Given data:
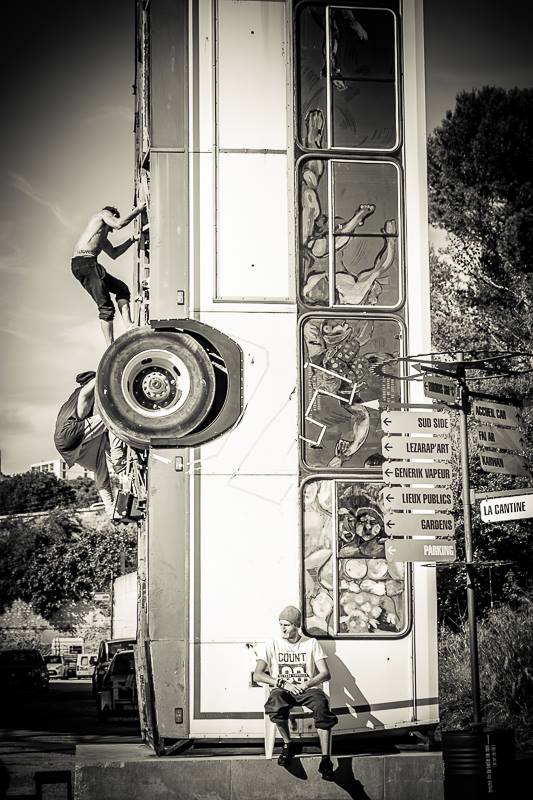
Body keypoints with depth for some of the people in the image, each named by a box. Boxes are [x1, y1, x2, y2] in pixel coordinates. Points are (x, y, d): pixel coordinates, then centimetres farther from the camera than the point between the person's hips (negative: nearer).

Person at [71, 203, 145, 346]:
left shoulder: (102, 235, 33)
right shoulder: (105, 214, 8)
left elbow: (113, 253, 39)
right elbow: (119, 224, -13)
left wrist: (132, 239, 38)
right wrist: (138, 210, -4)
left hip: (90, 265, 10)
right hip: (83, 263, -10)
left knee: (121, 289, 17)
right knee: (106, 306, -10)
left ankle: (128, 326, 2)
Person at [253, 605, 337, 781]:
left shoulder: (311, 643, 11)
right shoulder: (272, 645, 10)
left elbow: (325, 674, 5)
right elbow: (257, 675, 1)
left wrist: (307, 684, -14)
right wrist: (283, 684, -12)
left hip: (308, 688, 0)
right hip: (283, 690, 0)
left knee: (321, 706, -35)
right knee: (276, 703, -38)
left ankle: (326, 760, -34)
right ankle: (287, 744, -11)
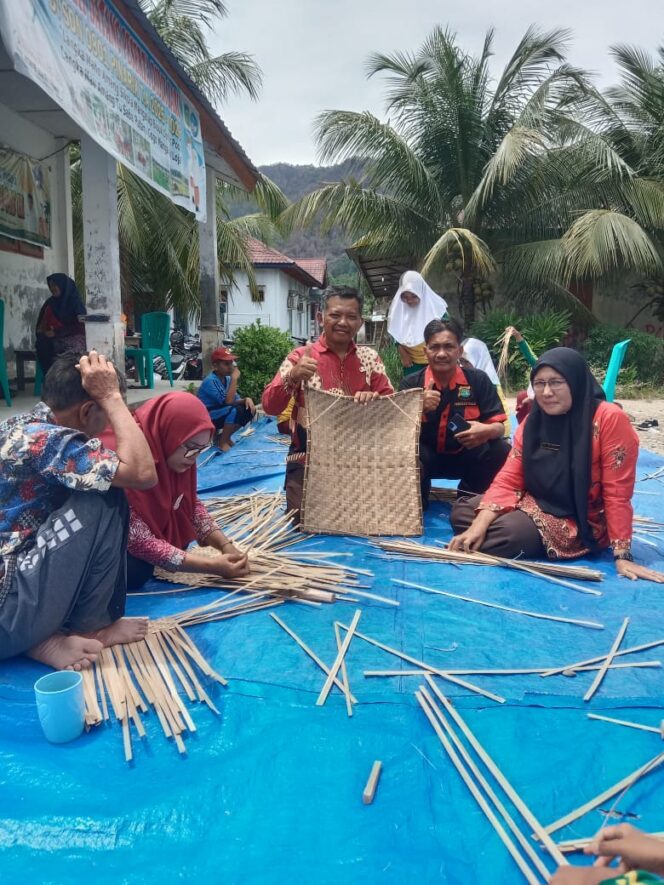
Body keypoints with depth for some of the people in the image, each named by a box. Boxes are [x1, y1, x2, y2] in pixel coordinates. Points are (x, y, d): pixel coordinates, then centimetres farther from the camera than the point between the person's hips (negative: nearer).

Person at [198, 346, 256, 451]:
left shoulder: (227, 379, 2)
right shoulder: (210, 381, -22)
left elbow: (235, 400, 5)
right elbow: (228, 401, -29)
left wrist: (246, 399, -17)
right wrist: (234, 378, -26)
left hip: (219, 415, 8)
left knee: (249, 409, -4)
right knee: (234, 410, -30)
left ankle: (225, 435, 6)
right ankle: (223, 441, -11)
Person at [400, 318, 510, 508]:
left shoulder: (478, 380, -6)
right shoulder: (411, 383, -7)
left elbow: (499, 426, -7)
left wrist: (487, 431, -33)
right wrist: (420, 408, -32)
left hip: (466, 456, 2)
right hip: (426, 457, -1)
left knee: (500, 452, -27)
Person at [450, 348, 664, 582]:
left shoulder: (609, 418, -19)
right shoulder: (533, 421, 0)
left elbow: (617, 494, -19)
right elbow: (508, 479, -5)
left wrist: (622, 556, -20)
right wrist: (479, 525, -20)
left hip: (580, 523, -6)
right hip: (535, 505, 6)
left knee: (508, 532, -30)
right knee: (461, 512, -6)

Task requirements: Reproduce every line of the rows above word for word, leaving out the pictures.

Solution below:
Body keypoints with depth for some of the people in the image, each named by a box. Boxes are [x1, y1, x2, y2] in pixel coordinates. Points are (x, y, d): pixel coordinates, then centimetres farther from the camera than the point between the person's hips (negative: nearer).

Person at [71, 203, 145, 346]:
left shoulder: (102, 235, 33)
right shoulder: (105, 214, 8)
left elbow: (113, 253, 39)
right elbow: (119, 224, -13)
left wrist: (132, 239, 38)
right wrist: (138, 210, -4)
left hip: (90, 265, 10)
right hip: (83, 263, -10)
left knee: (121, 289, 17)
right knee: (106, 306, -10)
left ankle: (128, 326, 2)
Person at [253, 605, 337, 781]:
left shoulder: (311, 643, 11)
right shoulder: (272, 645, 10)
left elbow: (325, 674, 5)
right elbow: (257, 675, 1)
left wrist: (307, 684, -14)
right wrist: (283, 684, -12)
left hip: (308, 688, 0)
right hip: (283, 690, 0)
left knee: (321, 706, -35)
right knee: (276, 703, -38)
left ankle: (326, 760, -34)
right ankle: (287, 744, -11)
Body keypoints with depth for some of the people in the image, each named by a box. Boxes are [x1, y1, x2, y2] in pixel coordinates. Points are (x, y, d): pixel coordinates, then centimetres farther from the camera than the point between the person's hips (negative: nearer).

Person at [198, 346, 256, 451]:
left shoulder: (227, 379, 2)
right shoulder: (210, 381, -22)
left elbow: (235, 400, 5)
right elbow: (228, 401, -29)
left wrist: (246, 399, -17)
right wrist: (234, 378, -26)
left hip: (219, 415, 8)
left knee: (249, 409, -4)
right knee: (234, 410, -30)
left ankle: (225, 435, 6)
right ankle: (223, 441, -11)
Person at [400, 318, 510, 508]:
left shoulder: (478, 380, -6)
right shoulder: (411, 383, -7)
left elbow: (499, 426, -7)
left wrist: (487, 431, -33)
right wrist: (420, 408, -32)
left hip: (466, 456, 2)
right hip: (426, 457, -1)
left knee: (500, 452, -27)
Person at [450, 348, 664, 582]:
left shoulder: (609, 418, -19)
right shoulder: (533, 421, 0)
left elbow: (617, 494, -19)
right elbow: (508, 479, -5)
left wrist: (622, 556, -20)
right wrist: (479, 525, -20)
left hip: (580, 523, -6)
right hip: (535, 505, 6)
left knee: (508, 532, -30)
right knee: (461, 512, -6)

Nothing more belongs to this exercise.